VMware vRealize Operations 8.x
Aria Operations 8.x

Cause

Due to environmental issues such as NTP or diskspace, the date format of the FSDB .dat file can become corrupted. This causes the FSDB file(s) to contain a date that is unrealistic and futuristic.

Resolution

Note: Before attempting the following steps please ensure that snapshots have been taken of all nodes in the Aria Operations cluster as per How to take a Snapshot of VMware Aria Operations

  1. Run the below command on all analytics nodes to check if you have corrupted FSDB files with an unrealistic timestamp.

    Note: The following command should return two files which can be ignored, these have been left in to confirm the command ran successfully:
    /storage/db/vcops/data/cache/0.cache  and  /storage/db/vcops/data/cache/.lock

    find /storage/db/vcops/data/ -type f -not -regex '.*/[2][0][2][0-9]_[0-9][0-9]_.*.dat' -and ! -regex '.*/[2][0][1][7-9]_[0-9][0-9]_.*.dat' -and ! -name '*dtr' -and ! -name 'mps_*'


    An example of a corrupted file is as follows: 
    /usr/lib/vmware-vcops/data/8/8584/163603858_02_8584.dat.
    Note the future timestamp at the end of the file in bold.

    An example of a valid file is as follows:
    /usr/lib/vmware-vcops/data/10/10718/2020_10_10718.dat.
    Note the relatable timestamp in bold.

    In rare cases, you may see files prior to the year 2000, these can be deleted.



  2. Note down the names of the files if found, and the node where you found them.
  3. Take the cluster offline via /admin UI
  4. Take the analytics VMs offline and create snapshots
  5. Power on the analytics VMs
  6. Whilst the cluster is still offline, SSH to the nodes and remove the files found in step 1 using the rm command.

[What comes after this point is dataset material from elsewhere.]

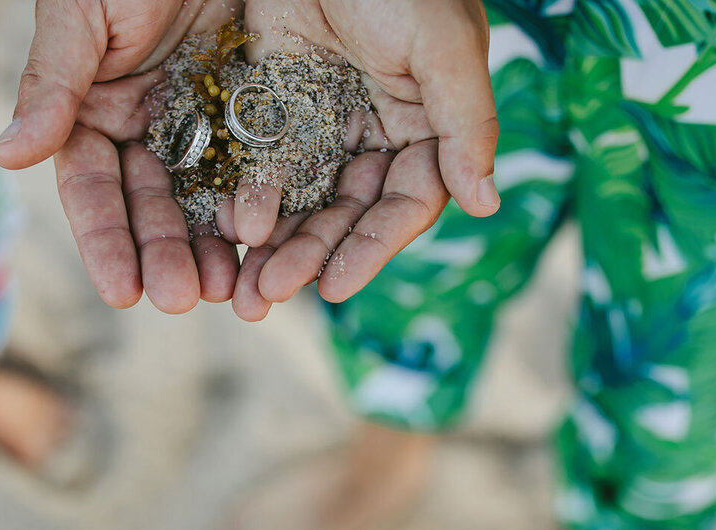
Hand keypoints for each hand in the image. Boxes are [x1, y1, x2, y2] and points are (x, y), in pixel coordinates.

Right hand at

    Example: "rm /usr/lib/vmware-vcops/data/8/8584/163603858_02_8584.dat"

  7. Delete the FSDB cache from all analytics nodes using the below command:

    rm -i $(find /usr/lib/vmware-vcops/data/cache/ -name *.cache | grep -v '/0.cache')

  8. Bring the cluster online
  9. Confirm cluster is fully operational and remove snapshots.

Additional Information

In the case that the command below returns more cache files apart from 0.cache, you need to delete them.
for example: /storage/db/vcops/data/cache/1.cache
 
find /storage/db/vcops/data/ -type f -not -regex '.*/[2][0][2][0-9]_[0-9][0-9]_.*.dat' -and ! -regex '.*/[2][0][1][7-9]_[0-9][0-9]_.*.dat' -and ! -name '*dtr' -and ! -name 'mps_*'
 
Impact/Risks:
  • The cluster may continuously crash until the issue is rectified.
  • MP4H will not show any metrics or display only a subset of metrics. This is due to the fact they cannot be saved to disk due to FSDB issues.